Ce week-end, j’ai regardé une de mes séries préférées sur le monde de l’entreprise : Kaamelott.
Pour ceux à qui cela ne parle pas, c’est l’histoire d’une entreprise appelée « Le royaume de Logres », et plus particulièrement de son équipe dirigeante.
Cette société est organisée en filiales régionales et s’est constituée par croissance externe via des prises de participation majoritaire au capital.
La mission de cette entreprise est d’apporter la paix dans le monde (c’est Miss France qui serait contente). Pour cela, il faut « juste » trouver le Saint Graal.
La gouvernance du royaume de Logres est très lisible : Le CEO (le roi Arthur) entouré d’un comex constitué des DG régionaux et de certains membres des comités de direction régionaux.
La stratégie est simple : parcourir le monde chrétien pour collecter des indices, déterminer ensuite en comex quelles sont les pistes à suivre, puis monter des squads pour les tester.
On suit alors pendant six saisons les déboires du CEO. Car il s’agit bien de déboires. Spoiler alert : ils n’ont jamais trouvé le Saint Graal (mais je suis sûre que vous avez vu Indiana Jones et que vous le saviez déjà).
Les causes de cet échec sont nombreuses, mais voici les plus criantes à mes yeux :
❌ »Trouver le Saint Graal » n’est pas un objectif SMART ! Ils ne sont même pas d’accord sur la forme physique de l’objet (Une coupe ? Un vase ? Un récipient ? un bocal à anchois ?). D’ailleurs a-t-il une forme physique ?
❌L’organisation n’est pas AGILE : les réunions du Comex sont très protocolaires (armures obligatoires, compte rendu en latin, prises de décision sont longues, initiatives individuelles à l’encontre de l’intérêt collectif)
❌Les valeurs de l’entreprise ne sont pas partagées au sein même de l’équipe dirigeante. Le CEO les a définies en fonction de ce qui était important pour lui, mais elles ne s’incarnent pas dans l’état d’esprit et les échanges au sein même du Comex. Alors que comme le répète Perceval, le directeur régional du pays de Galles « l’important, c’est les valeurs ».
❌Le système de rétribution n’est pas aligné avec les attentes et les motivations de chacun. Les besoins sont très variés : l’enrichissement personnel, la renommée, le pouvoir, le sentiment d’appartenance, la liberté …
En synthèse : Atteindre un objectif flou est récompensé par quelque chose qui n’intéresse pas l’équipe dirigeante (sauver le monde n’est pas le moteur de tout le monde). Comment s’étonner de leur manque d’engagement ?

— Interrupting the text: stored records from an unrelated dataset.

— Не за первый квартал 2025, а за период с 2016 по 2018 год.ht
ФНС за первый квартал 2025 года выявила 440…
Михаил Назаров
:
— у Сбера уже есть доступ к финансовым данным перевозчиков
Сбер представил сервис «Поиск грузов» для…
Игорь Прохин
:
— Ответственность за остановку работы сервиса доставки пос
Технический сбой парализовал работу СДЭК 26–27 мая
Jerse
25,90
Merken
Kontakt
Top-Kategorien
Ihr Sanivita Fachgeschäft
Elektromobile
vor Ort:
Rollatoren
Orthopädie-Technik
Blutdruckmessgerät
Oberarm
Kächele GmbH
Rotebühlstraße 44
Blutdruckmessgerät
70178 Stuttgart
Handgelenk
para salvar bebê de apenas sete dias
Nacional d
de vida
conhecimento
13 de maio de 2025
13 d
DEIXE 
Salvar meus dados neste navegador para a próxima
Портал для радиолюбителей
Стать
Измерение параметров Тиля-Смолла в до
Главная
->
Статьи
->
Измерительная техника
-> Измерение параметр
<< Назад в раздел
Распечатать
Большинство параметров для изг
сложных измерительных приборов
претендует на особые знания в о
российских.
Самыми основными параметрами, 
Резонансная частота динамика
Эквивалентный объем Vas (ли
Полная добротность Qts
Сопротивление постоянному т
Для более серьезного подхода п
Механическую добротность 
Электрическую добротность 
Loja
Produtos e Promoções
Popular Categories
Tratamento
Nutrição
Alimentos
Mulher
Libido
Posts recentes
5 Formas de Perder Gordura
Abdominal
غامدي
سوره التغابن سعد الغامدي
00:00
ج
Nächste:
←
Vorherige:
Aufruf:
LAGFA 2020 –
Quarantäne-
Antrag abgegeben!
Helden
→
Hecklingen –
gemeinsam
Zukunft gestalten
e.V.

Au final, le CEO est seul, mais malgré son burn-out imminent il trouve l’énergie de défendre son bilan dans une séquence émouvante :
« Pour le Graal j’ai bâti une forteresse, moi. Kaamelott, ça s’appelle. J’ai été chercher des chevaliers dans tout le royaume. J’ai fait construire une grande table pour que les chevaliers s’assoient, ensemble. Je l’ai voulu ronde, pour qu’aucun d’entre eux ne se retrouve assis dans un angle, ou en bout de table. C’était compliqué, alors j’ai essayé d’expliquer ce qu’était le Graal, pour que tout le monde comprenne. C’était difficile, alors j’ai essayé de rigoler, pour que personne ne s’ennuie. J’ai raté, mais je veux pas qu’on dise que j’ai rien foutu, parce que c’est pas vrai »
Bien faire les choses ne suffit pas, il faut faire en sorte que cela se sache !
Même si on a les meilleures intentions du monde, même si on a l’impression que les faits sont suffisamment visibles et parlent d’eux-mêmes, les gens n’en auront qu’un aperçu, bien plus mince que ce que l’on imagine.
Et il y a un élément à ne pas négliger : Le cerveau humain. Comme la nature, il a horreur du vide. Il ira combler les trous avec ce qu’il imagine, ce qu’il entend (merci les bruits de couloir), ce en quoi il a envie de croire. Et ce n’est pas forcément à notre avantage.
Ce n’est pas parce que nous avons de « belles » valeurs que les autres vont y adhérer sous prétexte que l’on fait partie du même collectif. Il faut les convaincre que ces valeurs valent la peine de s’engager, et leur montrer qu’elles animent nos décisions et nos actes.
Aussi il ne suffit pas de se dire bienveillant (sujet à la mode…) : il faut prendre des décisions bienveillantes, être bienveillant, et montrer aux autres que l’on est bienveillant.
Il ne suffit pas de proposer une rétribution que l’on juge intéressante pour soi (sauver le monde tout de même !) mais il faut être en capacité de comprendre les besoins de ses collaborateurs, et de s’adapter pour les engager pleinement.
Aussi je pense que le marketing RH n’est pas du luxe. C’est une nécessité.